Nachdem die Staatsanwaltschaft eine Durchsuchung angeordnet hatte, konnten in der Wohnung sechs Tatverdächtige im Alter zwischen 23 und 31 Jahren vorübergehend festgenommen werden. Dazu stellten die Beamten eine Vielzahl von verbotenen Waffen wie Dolche, Messer, Schlagringe, Schlaghölzer und Schreckschusspistolen sicher. Gegen die Männer wurden Strafverfahren wegen schweren Landfriedensbruchs, versuchter gefährlicher Körperverletzung und gemeinschaftlicher Sachbeschädigung eingeleitet. Die festgenommenen Männer wurden zwar bald darauf wieder entlassen, die Polizei behielt aber das besagte Viertel in Griesheim über die restlichen Osterfeiertage im Auge und unterstützte das 16. Revier mit zusätzlichem Personal. „Das waren Maßnahmen, die in Richtung Objektschutz gehen“, so ein Polizeisprecher, der von einem „Hotspot“ sprach.

Von den Auseinandersetzungen in Griesheim abgesehen, blieb es aber in der restlichen Stadt ziemlich ruhig. Die meiste Arbeit hatten die Einsatzkräfte noch am sonnigen Samstag, als viele Menschen in der Innenstadt und am Main unterwegs waren. Vor der Kleinmarkthalle hatten sich ein paar Dutzend Menschen versammelt, die sich offensichtlich ihren Schoppen am Samstag nicht nehmen lassen wollten. Die Polizei fuhr dort mehrfach vor, weil immer wieder besorgte Anwohner angerufen und auf Verstöße gegen die Schutzbestimmungen aufmerksam gemacht hatten. „Solche Anrufe hatten wir in allen Stadtteilen“, so ein Polizeisprecher.

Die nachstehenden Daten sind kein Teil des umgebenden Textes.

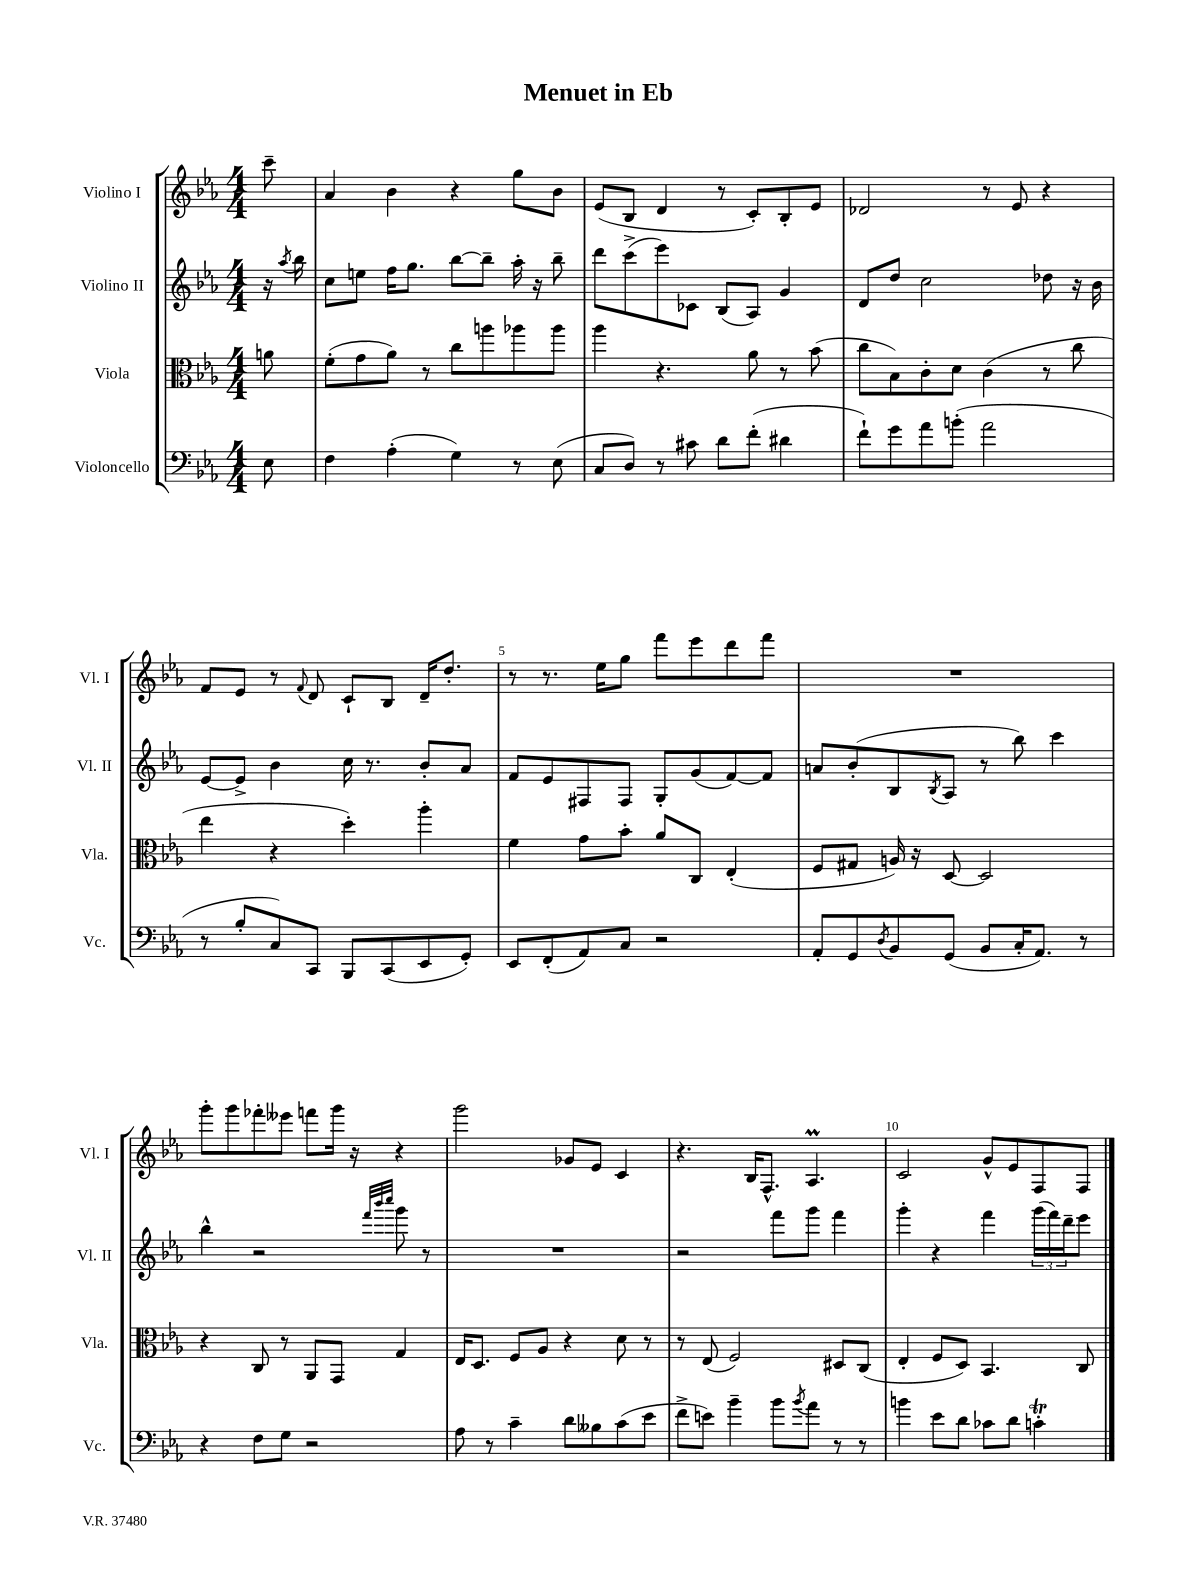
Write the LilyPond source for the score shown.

\header { title = "Menuet in Eb" }
<<
\new StaffGroup <<
\new Staff = "s0" \with { instrumentName = "Violino I" shortInstrumentName = "Vl. I" } {
    \clef treble \key ees \major \numericTimeSignature \time 4/4 \partial 8
    c'''8-- |
    aes'4 bes'4 r4 g''8 bes'8 |
    ees'8( bes8 d'4 r8 c'8-.) bes8-. ees'8 |
    des'2 r8 ees'8 r4 |
    f'8 ees'8 r8 \appoggiatura { f'8 } d'8 c'8-! bes8 d'16-- d''8.-. |
    r8 r8. ees''16 g''8 f'''8 ees'''8 d'''8 f'''8 |
    R1 |
    g'''8-. g'''8 fes'''8-. eeses'''8 f'''8 g'''16 r16 r4 |
    g'''2 ges'8 ees'8 c'4 |
    r4. bes16 f8.-^ aes4.\prall |
    c'2 g'8-^ ees'8 f8 f8 \bar "|." |
}
\new Staff = "s1" \with { instrumentName = "Violino II" shortInstrumentName = "Vl. II" } {
    \clef treble \key ees \major \numericTimeSignature \time 4/4 \partial 8
    r16 \acciaccatura { aes''8 } bes''16 |
    c''8 e''8 f''16 g''8. bes''8~ bes''8-- aes''16-. r16 bes''8-- |
    d'''8 c'''8->( ees'''8) ces'8 bes8( aes8) g'4 |
    d'8 d''8 c''2 des''8 r16 bes'16 |
    ees'8~ ees'8-> bes'4 c''16 r8. bes'8-. aes'8 |
    f'8 ees'8 fis8 fis8 g8-. g'8( f'8~) f'8 |
    a'8 bes'8-.( bes8 \acciaccatura { bes8 } aes8 r8 bes''8) c'''4 |
    bes''4-^ r2 \grace { f'''32 bes'''32 c''''32 } g'''8 r8 |
    R1 |
    r2 f'''8 g'''8 f'''4 |
    g'''4-. r4 f'''4 \tuplet 3/2 { g'''16( f'''16) d'''16-- } ees'''8 \bar "|." |
}
\new Staff = "s2" \with { instrumentName = "Viola" shortInstrumentName = "Vla." } {
    \clef alto \key ees \major \numericTimeSignature \time 4/4 \partial 8
    a'8 |
    f'8-.( g'8 aes'8) r8 c''8 a''8 aes''8 aes''8 |
    aes''4 r4. aes'8 r8 bes'8( |
    c''8 bes8) c'8-. d'8 c'4( r8 c''8 |
    ees''4 r4 d''4-.) aes''4-. |
    f'4 g'8 bes'8-. aes'8 c8 ees4-.( |
    f8 gis8 a16) r16 d8~ d2 |
    r4 c8 r8 aes,8 g,8 g4 |
    ees16 d8. f8 aes8 r4 d'8 r8 |
    r8 ees8( f2) dis8 c8( |
    ees4-. f8 d8) bes,4. c8 \bar "|." |
}
\new Staff = "s3" \with { instrumentName = "Violoncello" shortInstrumentName = "Vc." } {
    \clef bass \key ees \major \numericTimeSignature \time 4/4 \partial 8
    ees8 |
    f4 aes4-.( g4) r8 ees8( |
    c8 d8) r8 cis'8 d'8 f'8-.( dis'4 |
    f'8-!) g'8 aes'8 b'8-.( aes'2 |
    r8 bes8-. c8) c,8 bes,,8 c,8( ees,8 g,8-.) |
    ees,8 f,8-.( aes,8) c8 r2 |
    aes,8-. g,8 \acciaccatura { d8 } bes,8 g,8( bes,8 c16-. aes,8.) r8 |
    r4 f8 g8 r2 |
    aes8 r8 c'4-- d'8 beses8 c'8( ees'8 |
    f'8-> e'8) bes'4-- bes'8 \acciaccatura { bes'8 } aes'8 r8 r8 |
    b'4 ees'8 d'8 ces'8 d'8 c'4-.\trill \bar "|." |
}
>>
>>
\layout { \context { \Score \override BarNumber.break-visibility = ##(#f #t #t) barNumberVisibility = #(every-nth-bar-number-visible 5) } }
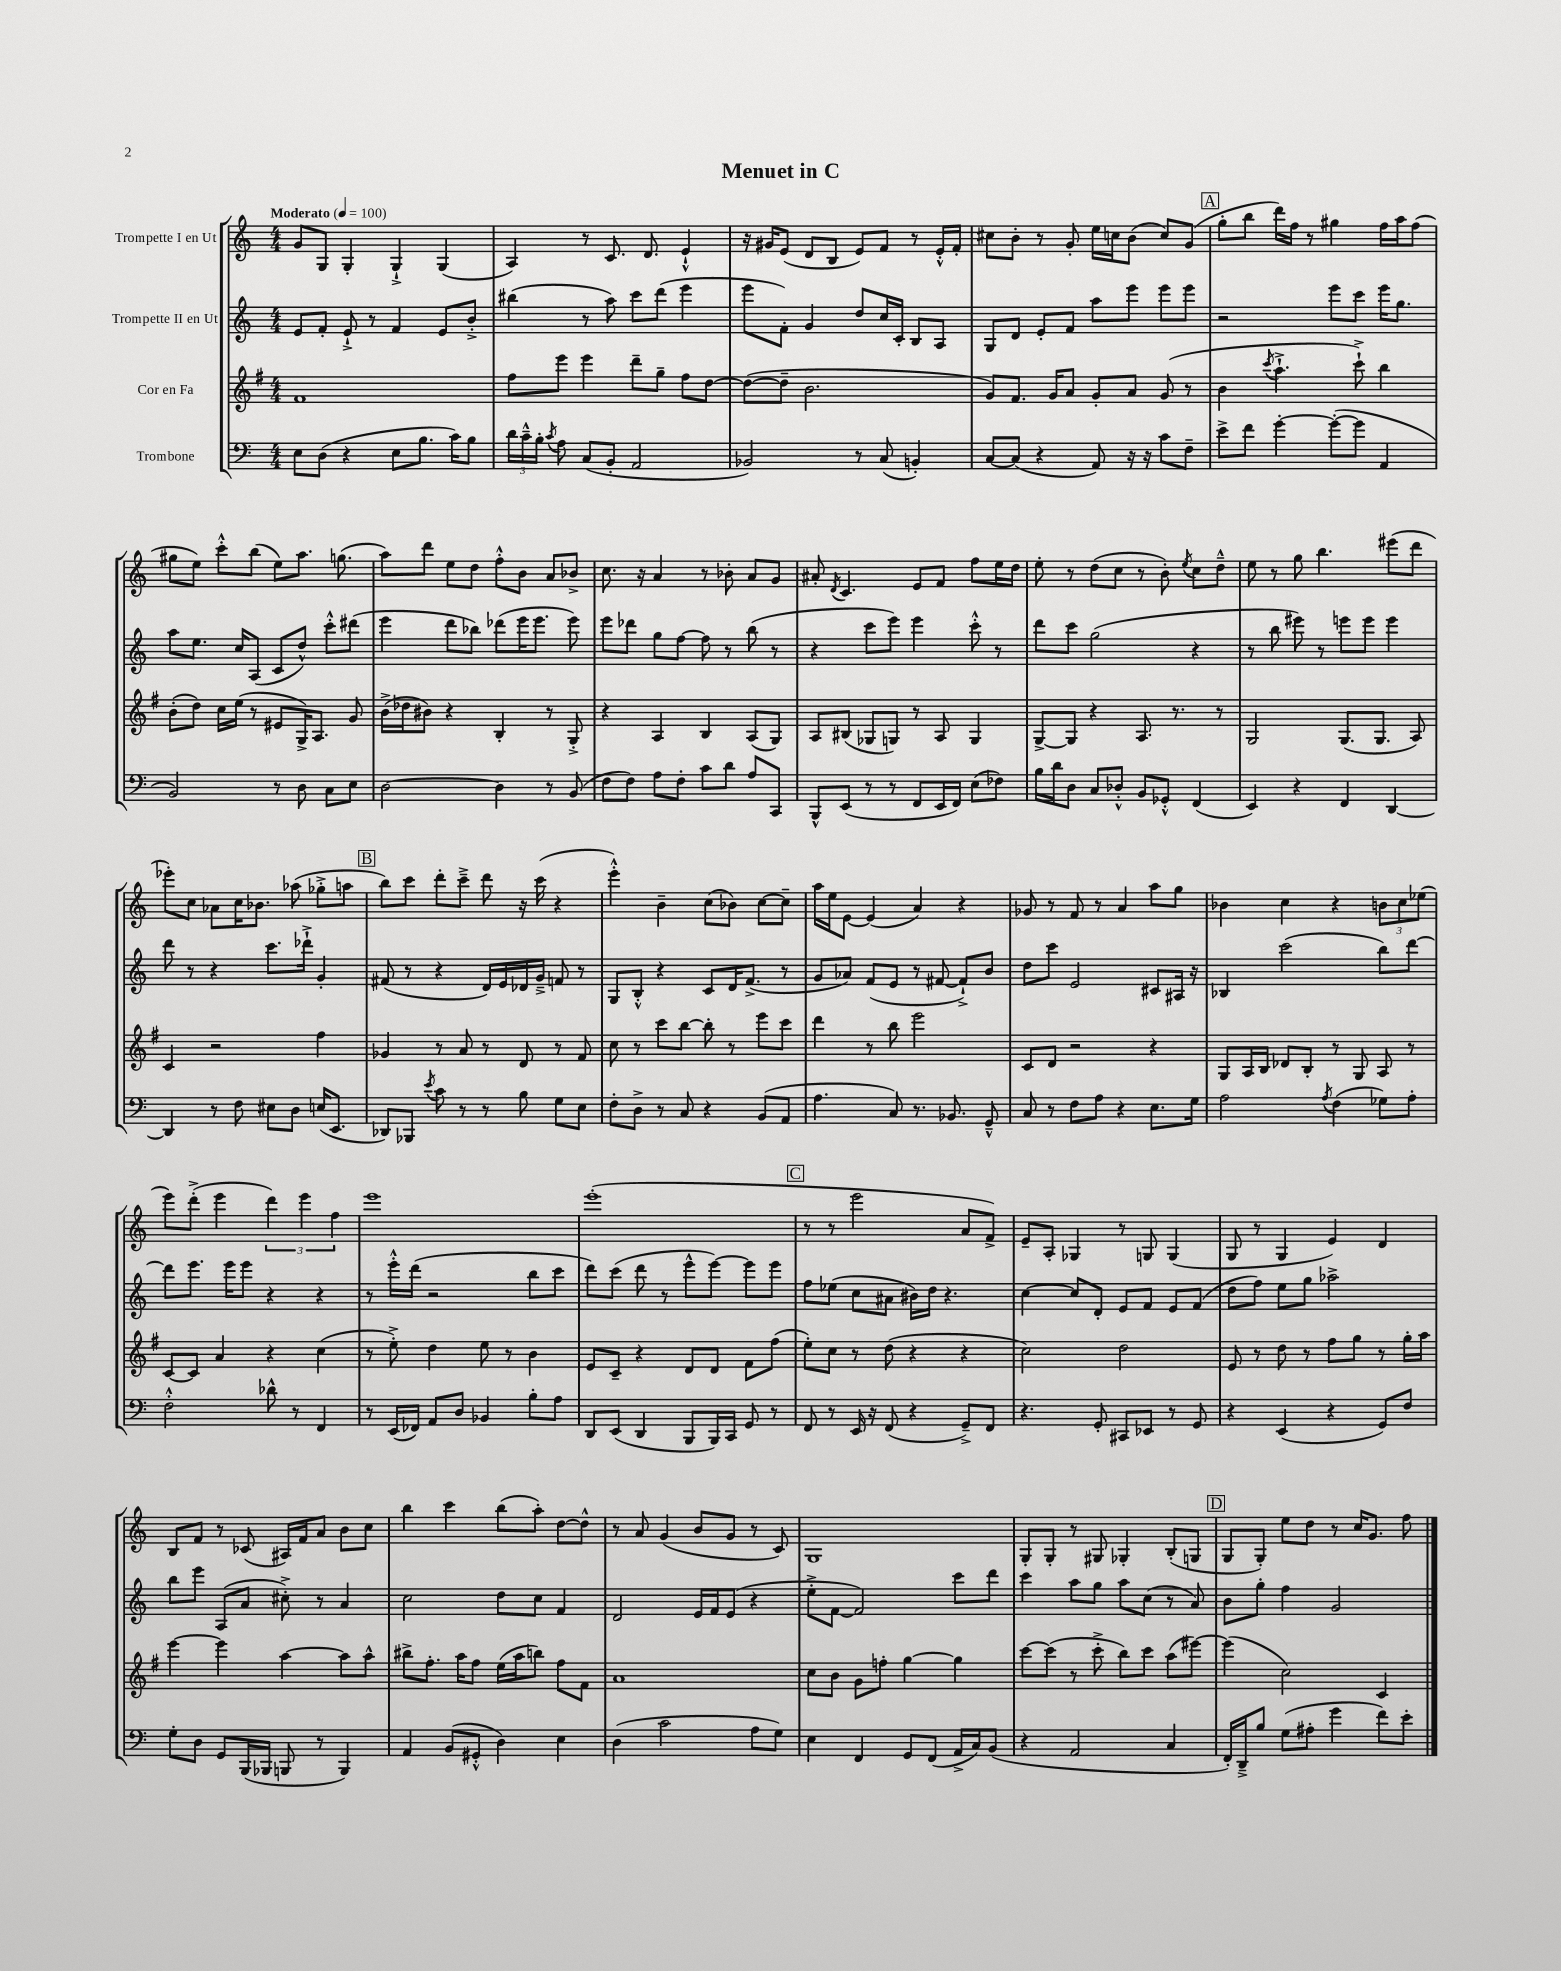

Eine Familie im Gänseblümchenmeer der Wallanlage.

Keine Probleme gab es hingegen auf dem Römerberg, wo sich am Samstag auch während des Großen Stadtgeläuts nur wenige Menschen aufhielten. Da war am Main schon mehr los und die Polizei patrouillierte dort auch mit Pferden. Anders als in der Ahornstraße zeigten sich die Menschen aber fast ausnahmslos verständnisvoll nach den Ermahnungen der Polizei. Einige Bußgelder aber seien doch verhängt worden. Eine abschließende Bilanz wollte die Frankfurter Polizei aber erst am Dienstag ziehen.